160 Questions for Data Science - Part 6

Intro (6/?)

I totally forgot about writing some new stuff here, but recently I found these 160 data science interview questions on Hackernoon, and decided to try to answer each one of them in order to force me to study all of those interesting topics. I will post my answers (hopefully, right and comprehensible) trying to write ~23 answers each couple of days.

If you spot anything wrong, contact me please!

Can you explain how cross-validation works

Cross validation is a ML tecnique used to avoid overfitting in a model and strenghten its predictions. It works by randomly splitting the train set given for a model in the actual train set and a validation (test) set. When the model has been trained with the first one, it can be tested against the validation set to test its predictions.

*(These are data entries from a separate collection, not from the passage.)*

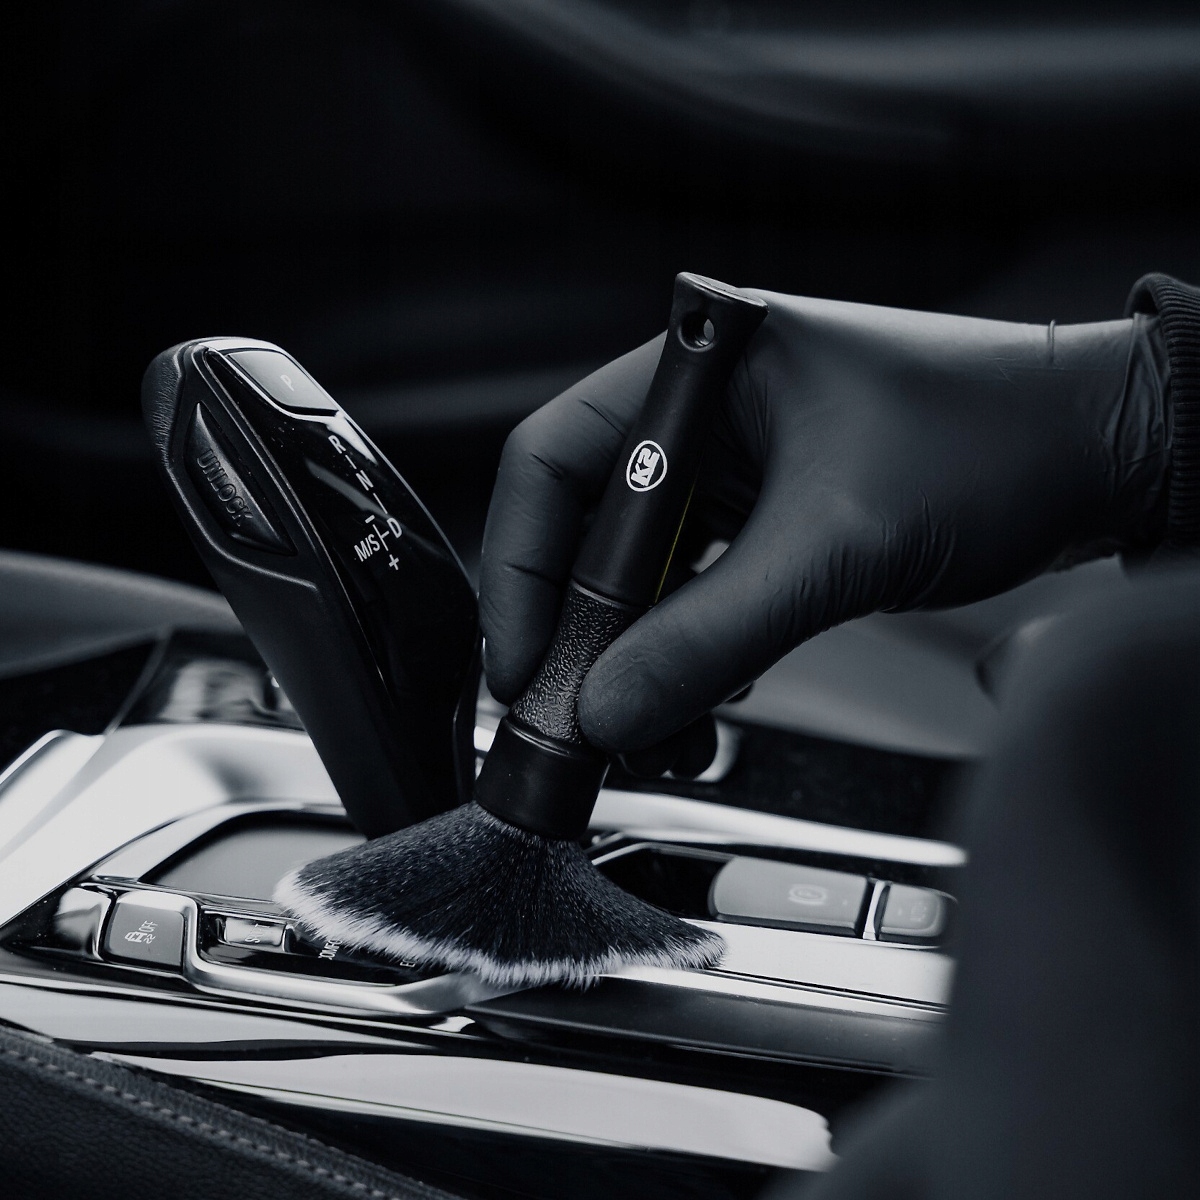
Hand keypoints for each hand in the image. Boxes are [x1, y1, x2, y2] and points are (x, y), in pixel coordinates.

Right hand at [480, 292, 1167, 754]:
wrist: (1097, 452)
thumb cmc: (991, 437)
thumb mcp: (833, 544)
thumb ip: (711, 633)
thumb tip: (610, 704)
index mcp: (698, 368)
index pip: (553, 457)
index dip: (522, 564)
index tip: (522, 654)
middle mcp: (705, 413)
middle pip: (589, 523)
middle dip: (578, 623)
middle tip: (572, 706)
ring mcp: (739, 468)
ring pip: (643, 567)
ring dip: (634, 646)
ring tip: (633, 718)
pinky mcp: (772, 517)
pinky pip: (698, 588)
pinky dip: (689, 645)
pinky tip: (693, 694)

This works since using a train set might cause the model to overfit, and therefore be highly capable of predict values of the train set, but not able to work with values outside of it. When tested against a different set than the one used to train it, the model must be able to predict unknown values in order to be accepted.

What is K-fold cross-validation

With K-fold cross validation the train set is split in K smaller sets. Then each iteration of the training is run using all but one of the sets, which is used as test set. At each iteration the test set is changed, and the train set changes too.

How do we choose K in K-fold cross-validation

First, K should be a value that divides the sample set in equal sets. Higher K values can slow down the computation time, since they will be trained on more samples. Usually K=10 is used.